=== Input for this task ===
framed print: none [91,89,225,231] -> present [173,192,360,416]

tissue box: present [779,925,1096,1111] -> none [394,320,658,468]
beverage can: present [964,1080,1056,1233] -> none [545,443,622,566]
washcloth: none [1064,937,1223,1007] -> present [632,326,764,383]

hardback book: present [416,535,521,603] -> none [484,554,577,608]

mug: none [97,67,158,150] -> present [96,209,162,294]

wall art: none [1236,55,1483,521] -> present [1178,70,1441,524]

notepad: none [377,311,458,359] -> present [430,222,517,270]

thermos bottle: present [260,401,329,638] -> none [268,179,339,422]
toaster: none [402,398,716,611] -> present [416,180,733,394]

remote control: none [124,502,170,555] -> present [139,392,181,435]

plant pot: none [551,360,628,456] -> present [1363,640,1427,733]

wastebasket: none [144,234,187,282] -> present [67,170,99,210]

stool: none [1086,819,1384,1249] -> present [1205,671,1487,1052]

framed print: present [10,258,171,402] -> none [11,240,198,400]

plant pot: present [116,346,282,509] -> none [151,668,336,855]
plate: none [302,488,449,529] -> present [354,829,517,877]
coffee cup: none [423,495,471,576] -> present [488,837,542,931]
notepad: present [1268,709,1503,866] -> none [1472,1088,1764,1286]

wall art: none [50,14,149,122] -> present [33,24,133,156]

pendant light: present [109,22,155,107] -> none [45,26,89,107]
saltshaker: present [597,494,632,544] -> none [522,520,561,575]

=== Directions ===
All of the data above needs to be written out exactly.

=== Output of the task ===
framed print: none [91,89,225,231] -> present [173,192,360,416]

tissue box: present [779,925,1096,1111] -> none [394,320,658,468]
beverage can: present [964,1080,1056,1233] -> none [545,443,622,566]
washcloth: none [1064,937,1223,1007] -> present [632,326,764,383]

hardback book: present [416,535,521,603] -> none [484,554,577,608]

mug: none [97,67,158,150] -> present [96,209,162,294]

wall art: none [1236,55,1483,521] -> present [1178,70,1441,524]

notepad: none [377,311,458,359] -> present [430,222,517,270]

thermos bottle: present [260,401,329,638] -> none [268,179,339,422]
toaster: none [402,398,716,611] -> present [416,180,733,394]

remote control: none [124,502,170,555] -> present [139,392,181,435]

plant pot: none [551,360,628,456] -> present [1363,640,1427,733]

wastebasket: none [144,234,187,282] -> present [67,170,99,210]

stool: none [1086,819,1384,1249] -> present [1205,671,1487,1052]

framed print: present [10,258,171,402] -> none [11,240,198,400]

plant pot: present [116,346,282,509] -> none [151,668,336,855]
plate: none [302,488,449,529] -> present [354,829,517,877]
coffee cup: none [423,495,471,576] -> present [488,837,542,931]
notepad: present [1268,709,1503,866] -> none [1472,1088,1764,1286]

wall art: none [50,14,149,122] -> present [33,24,133,156]

pendant light: present [109,22,155,107] -> none [45,26,89,107]
saltshaker: present [597,494,632,544] -> none [522,520,561,575]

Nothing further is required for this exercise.